With predictive maintenance and machine health technology, you’ll know when your machines are likely to break down and exactly what needs to be repaired before malfunctions can halt your production. These actionable insights reduce unplanned machine downtime and help your team move into planned/scheduled maintenance with insights that will help them make repairs efficiently — while significantly increasing machine availability. This also helps reduce scrap by ensuring machines operate at optimal levels and helps maintenance teams eliminate issues before they start to negatively impact the quality of your products.
2. Facility Design
The advantages of machine health monitoring are mostly mechanical in nature and revolve around how machines perform. Yet several other factors outside of mechanical ones also affect OEE, including the overall design of your facility.

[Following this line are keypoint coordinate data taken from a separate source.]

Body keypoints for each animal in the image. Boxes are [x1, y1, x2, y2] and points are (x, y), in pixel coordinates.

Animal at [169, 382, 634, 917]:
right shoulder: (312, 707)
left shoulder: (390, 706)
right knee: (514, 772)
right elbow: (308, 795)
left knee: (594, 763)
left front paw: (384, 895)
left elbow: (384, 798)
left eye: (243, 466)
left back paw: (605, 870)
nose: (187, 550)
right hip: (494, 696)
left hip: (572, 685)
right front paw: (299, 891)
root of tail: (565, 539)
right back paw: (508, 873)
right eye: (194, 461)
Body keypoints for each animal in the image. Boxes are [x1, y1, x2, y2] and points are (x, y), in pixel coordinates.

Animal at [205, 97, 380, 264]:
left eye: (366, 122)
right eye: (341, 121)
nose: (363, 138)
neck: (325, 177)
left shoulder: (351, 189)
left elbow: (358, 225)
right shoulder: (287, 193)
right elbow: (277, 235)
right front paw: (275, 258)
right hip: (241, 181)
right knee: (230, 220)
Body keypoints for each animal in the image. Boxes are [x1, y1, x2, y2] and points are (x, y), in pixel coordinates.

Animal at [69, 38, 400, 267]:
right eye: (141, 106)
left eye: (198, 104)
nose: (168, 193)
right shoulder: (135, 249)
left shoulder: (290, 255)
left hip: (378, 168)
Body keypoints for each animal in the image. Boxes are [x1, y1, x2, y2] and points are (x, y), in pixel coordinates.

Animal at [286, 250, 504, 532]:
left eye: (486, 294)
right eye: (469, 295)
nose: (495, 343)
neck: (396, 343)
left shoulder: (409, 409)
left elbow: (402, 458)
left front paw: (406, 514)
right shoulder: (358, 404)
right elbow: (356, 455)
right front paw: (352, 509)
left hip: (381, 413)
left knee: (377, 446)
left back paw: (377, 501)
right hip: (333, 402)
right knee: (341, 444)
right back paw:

Having machine health data from each of your production lines can help you recognize consistent issues and identify which machine configurations perform the best. With those insights, you can reproduce your best-performing configurations and avoid known issues in every line, optimizing the overall design of your facility.
3. Operator Error
In addition to mechanics and facility design, operator error is another essential metric in operational effectiveness. Companies with low OEE can often attribute it to personnel who lack proper training and knowledge of operating procedures or who don’t follow the right methodologies. Machine health monitoring provides deep visibility into machine performance to help determine early on when and how operator behavior is negatively impacting OEE. It can also help drive a machine health training program to help your teams do what they do, better.
Each point of improvement in OEE can have a tremendous impact on productivity. Deep machine health insights and data that help you boost your OEE can translate into millions of dollars in savings and boosted revenue for your company. As you optimize the OEE for each facility, you can uncover additional capacity from existing assets, scaling your productivity significantly without having to invest in new facilities or machines.